## STUDY TEXT
┏━━

Owing to his much lower velocity (compared to hitting Mrs. White's house just a few feet from leaving the PC RDSL tube) Sas was able to partially complete an evasive maneuver to the right just before striking the sleeper on Mr. Brown's truck, passenger side, and this glancing blow seemed to have straightened out his face...somewhat. And then, running to his rescue, Black Jack Brisco performed a small miracle by rapidly twirling Sas around by the tail at a blurring RPM---the resultant centrifugal forces causing his face to return to normal (almost). Black Jack has been awarded the prestigious "SAS Quick-Thinking While Under Extreme Duress" award for his quick thinking while under extreme duress: BJ never would've got 'er done had he waited till Sas came to again.

┗━━

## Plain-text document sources
┏━━

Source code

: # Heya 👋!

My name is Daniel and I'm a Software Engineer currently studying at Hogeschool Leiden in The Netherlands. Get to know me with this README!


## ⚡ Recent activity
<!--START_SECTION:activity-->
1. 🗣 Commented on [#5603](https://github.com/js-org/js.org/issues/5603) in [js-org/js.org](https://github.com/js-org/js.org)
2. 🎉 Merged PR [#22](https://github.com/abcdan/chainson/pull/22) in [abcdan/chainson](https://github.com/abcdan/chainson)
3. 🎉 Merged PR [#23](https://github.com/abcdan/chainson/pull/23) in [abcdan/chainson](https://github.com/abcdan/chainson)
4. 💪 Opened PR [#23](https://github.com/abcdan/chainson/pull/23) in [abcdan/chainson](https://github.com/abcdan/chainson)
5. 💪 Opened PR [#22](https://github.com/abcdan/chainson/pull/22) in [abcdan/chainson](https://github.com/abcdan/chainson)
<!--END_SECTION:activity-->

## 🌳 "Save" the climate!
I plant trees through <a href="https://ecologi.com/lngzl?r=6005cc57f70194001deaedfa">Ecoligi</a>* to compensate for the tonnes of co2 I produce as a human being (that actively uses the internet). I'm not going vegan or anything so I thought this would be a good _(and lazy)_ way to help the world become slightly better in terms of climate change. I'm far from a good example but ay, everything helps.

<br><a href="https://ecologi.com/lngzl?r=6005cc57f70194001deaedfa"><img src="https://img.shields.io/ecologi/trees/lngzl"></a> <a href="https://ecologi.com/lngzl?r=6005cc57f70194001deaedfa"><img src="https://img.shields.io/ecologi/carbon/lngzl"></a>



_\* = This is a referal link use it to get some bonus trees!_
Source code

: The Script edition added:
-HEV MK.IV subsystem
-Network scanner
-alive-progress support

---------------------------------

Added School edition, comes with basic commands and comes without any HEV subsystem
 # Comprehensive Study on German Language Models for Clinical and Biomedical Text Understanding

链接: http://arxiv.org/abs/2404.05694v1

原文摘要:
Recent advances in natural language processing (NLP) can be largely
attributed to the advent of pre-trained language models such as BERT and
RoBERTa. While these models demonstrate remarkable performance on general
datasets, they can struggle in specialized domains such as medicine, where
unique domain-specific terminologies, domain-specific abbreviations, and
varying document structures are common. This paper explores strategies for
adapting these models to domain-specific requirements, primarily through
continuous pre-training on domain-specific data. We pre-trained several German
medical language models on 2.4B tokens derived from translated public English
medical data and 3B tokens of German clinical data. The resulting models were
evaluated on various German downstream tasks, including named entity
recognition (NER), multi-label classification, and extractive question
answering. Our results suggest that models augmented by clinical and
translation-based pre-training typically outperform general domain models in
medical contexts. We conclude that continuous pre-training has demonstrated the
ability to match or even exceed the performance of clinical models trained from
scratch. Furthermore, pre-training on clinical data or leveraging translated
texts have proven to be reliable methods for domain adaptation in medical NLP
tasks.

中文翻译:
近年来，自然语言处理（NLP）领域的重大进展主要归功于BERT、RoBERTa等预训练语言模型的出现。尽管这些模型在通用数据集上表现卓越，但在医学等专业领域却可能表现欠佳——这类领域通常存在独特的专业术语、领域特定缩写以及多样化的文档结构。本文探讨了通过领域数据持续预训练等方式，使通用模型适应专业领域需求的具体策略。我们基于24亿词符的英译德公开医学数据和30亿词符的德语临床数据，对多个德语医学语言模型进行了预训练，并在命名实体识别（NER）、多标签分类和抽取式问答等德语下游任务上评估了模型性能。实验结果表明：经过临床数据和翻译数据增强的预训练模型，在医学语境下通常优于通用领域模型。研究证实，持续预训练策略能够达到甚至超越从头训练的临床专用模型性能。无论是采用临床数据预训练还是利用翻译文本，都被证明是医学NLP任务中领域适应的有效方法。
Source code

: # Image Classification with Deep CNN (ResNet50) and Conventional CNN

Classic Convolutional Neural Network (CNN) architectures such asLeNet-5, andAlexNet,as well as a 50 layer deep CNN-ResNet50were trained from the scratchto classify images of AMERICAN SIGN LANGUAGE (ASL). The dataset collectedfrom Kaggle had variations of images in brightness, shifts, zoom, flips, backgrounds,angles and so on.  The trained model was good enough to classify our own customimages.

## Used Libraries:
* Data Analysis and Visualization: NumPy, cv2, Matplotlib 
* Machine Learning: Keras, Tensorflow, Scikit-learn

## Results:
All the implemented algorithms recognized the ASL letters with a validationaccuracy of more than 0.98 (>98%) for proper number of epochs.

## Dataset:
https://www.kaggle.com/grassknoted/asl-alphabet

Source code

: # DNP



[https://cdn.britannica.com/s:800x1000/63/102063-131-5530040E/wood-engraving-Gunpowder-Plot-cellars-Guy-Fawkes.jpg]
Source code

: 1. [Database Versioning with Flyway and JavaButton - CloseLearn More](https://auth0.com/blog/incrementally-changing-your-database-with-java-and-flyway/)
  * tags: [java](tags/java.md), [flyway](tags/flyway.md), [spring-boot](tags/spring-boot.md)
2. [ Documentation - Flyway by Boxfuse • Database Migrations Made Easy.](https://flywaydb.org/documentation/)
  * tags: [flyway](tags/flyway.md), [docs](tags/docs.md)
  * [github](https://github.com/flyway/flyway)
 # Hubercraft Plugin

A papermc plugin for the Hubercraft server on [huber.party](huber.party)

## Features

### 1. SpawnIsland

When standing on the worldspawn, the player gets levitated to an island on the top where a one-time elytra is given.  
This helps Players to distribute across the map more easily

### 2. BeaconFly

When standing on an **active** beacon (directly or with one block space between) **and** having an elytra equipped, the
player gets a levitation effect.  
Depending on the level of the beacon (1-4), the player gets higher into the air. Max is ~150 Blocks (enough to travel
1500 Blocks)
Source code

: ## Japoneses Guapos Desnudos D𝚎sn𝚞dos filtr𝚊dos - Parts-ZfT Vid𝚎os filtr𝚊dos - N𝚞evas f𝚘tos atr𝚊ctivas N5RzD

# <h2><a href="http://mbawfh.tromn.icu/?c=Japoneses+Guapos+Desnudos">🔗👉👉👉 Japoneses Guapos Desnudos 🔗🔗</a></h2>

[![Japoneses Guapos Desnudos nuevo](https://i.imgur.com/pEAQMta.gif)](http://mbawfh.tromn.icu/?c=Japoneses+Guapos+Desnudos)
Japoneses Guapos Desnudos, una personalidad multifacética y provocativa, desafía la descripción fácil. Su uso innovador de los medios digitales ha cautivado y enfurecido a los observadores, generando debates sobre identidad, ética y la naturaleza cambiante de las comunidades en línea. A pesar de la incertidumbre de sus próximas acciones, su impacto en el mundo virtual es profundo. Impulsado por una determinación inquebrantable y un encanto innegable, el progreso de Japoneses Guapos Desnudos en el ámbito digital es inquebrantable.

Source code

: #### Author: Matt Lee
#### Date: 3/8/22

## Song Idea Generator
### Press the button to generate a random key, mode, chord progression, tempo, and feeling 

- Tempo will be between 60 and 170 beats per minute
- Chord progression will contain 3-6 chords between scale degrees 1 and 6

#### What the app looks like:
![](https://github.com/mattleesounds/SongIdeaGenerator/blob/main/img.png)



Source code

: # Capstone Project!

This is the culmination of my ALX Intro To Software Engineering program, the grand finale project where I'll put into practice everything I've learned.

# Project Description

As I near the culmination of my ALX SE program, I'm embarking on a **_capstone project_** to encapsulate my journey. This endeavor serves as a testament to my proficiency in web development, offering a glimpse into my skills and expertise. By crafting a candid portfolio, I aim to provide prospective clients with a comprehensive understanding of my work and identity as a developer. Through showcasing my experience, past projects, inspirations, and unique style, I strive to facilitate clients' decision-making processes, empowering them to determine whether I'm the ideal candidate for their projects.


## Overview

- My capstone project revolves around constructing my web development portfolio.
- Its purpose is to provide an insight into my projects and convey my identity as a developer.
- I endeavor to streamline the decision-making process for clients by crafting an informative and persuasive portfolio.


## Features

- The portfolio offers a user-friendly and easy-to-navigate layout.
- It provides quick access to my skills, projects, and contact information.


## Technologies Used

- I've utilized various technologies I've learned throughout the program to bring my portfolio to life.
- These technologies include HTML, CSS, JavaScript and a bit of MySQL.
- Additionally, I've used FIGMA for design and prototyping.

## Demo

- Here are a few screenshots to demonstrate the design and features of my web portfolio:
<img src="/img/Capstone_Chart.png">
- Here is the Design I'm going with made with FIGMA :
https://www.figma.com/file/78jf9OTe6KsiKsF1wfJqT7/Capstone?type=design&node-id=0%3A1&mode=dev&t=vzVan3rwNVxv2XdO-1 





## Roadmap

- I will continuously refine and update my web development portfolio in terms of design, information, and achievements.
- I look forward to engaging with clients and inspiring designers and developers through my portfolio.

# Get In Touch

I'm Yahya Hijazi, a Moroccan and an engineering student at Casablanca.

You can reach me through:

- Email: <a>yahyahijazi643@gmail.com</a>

┗━━

## WHAT YOU ARE ASKED TO DO
In the story about Sas, starting with "Owing to his" and going on through "came to again.", change "truck" to "pickup" and give that passage again.

## ANSWER FOR THIS EXERCISE
Owing to his much lower velocity (compared to hitting Mrs. White's house just a few feet from leaving the PC RDSL tube) Sas was able to partially complete an evasive maneuver to the right just before striking the sleeper on Mr. Brown's pickup, passenger side, and this glancing blow seemed to have straightened out his face...somewhat. And then, running to his rescue, Black Jack Brisco performed a small miracle by rapidly twirling Sas around by the tail at a blurring RPM---the resultant centrifugal forces causing his face to return to normal (almost). Black Jack has been awarded the prestigious "SAS Quick-Thinking While Under Extreme Duress" award for his quick thinking while under extreme duress: BJ never would've got 'er done had he waited till Sas came to again.